The merchant recorded revenue of AUD$3.78bn, which it said is in line with the previous corresponding period, despite volumes being down 7% to 1.97m tonnes.
Paperlinx said its results had been influenced by the decision to sell the Australian manufacturing business, divisional operating earnings of AUD$92m, and foreign exchange impacts.
However, despite the "significant loss", the company claimed the sale was an important step to secure its financial stability.
Regional president for the UK, Ireland and South Africa, David Allen, said the results demonstrated a "strategic shift" from a combined mill and merchant group to a business focused solely on merchanting.
While there was a write-down on the mills following the sale to Nippon Paper, Allen said the merchanting business was continuing to perform well despite the tough economic environment.

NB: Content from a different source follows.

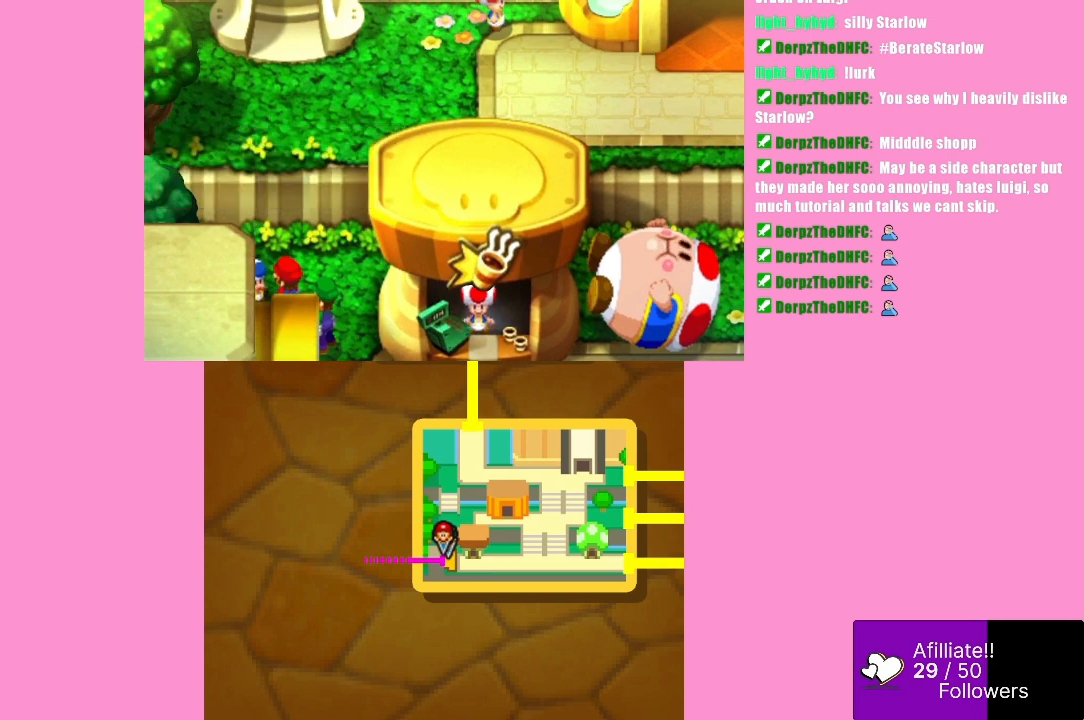
{"buttons": [], "left_stick": "center", "events": [[67, "B", "down"], [133, "B", "up"], [233, "B", "down"], [333, "B", "up"]]}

Its worldwide merchanting business achieved an EBIT of AUD$77.2m in the six-month period to December 2008, down 20% on the previous year.
Allen said: "In the UK, these results will enable us to continue to invest in our three operating companies – Howard Smith Group, Robert Horne Group and The Paper Company – to ensure we maintain the depth and breadth of products and services we offer to our customers."

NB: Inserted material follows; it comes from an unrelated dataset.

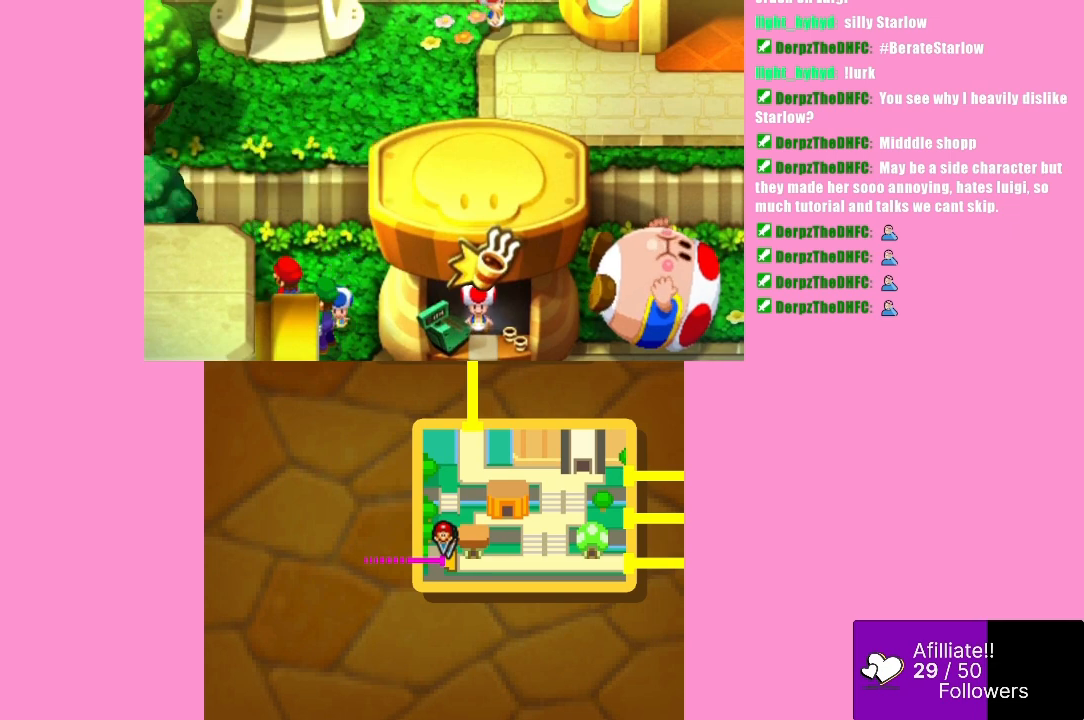
{"buttons": [], "left_stick": "center", "events": []}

Earlier this month, Paperlinx agreed to sell its Australian Paper business for AUS$700m to Japan-based Nippon Paper Group.
The sale excludes its two Tasmanian mills at Burnie and Wesley Vale, but a review of these operations will be completed over the next few months that could see the sites sold or closed.
Paperlinx said this has been the most challenging period in the history of the company, which has been making paper in Australia since 1926 and distributing paper in Europe since the 1600s.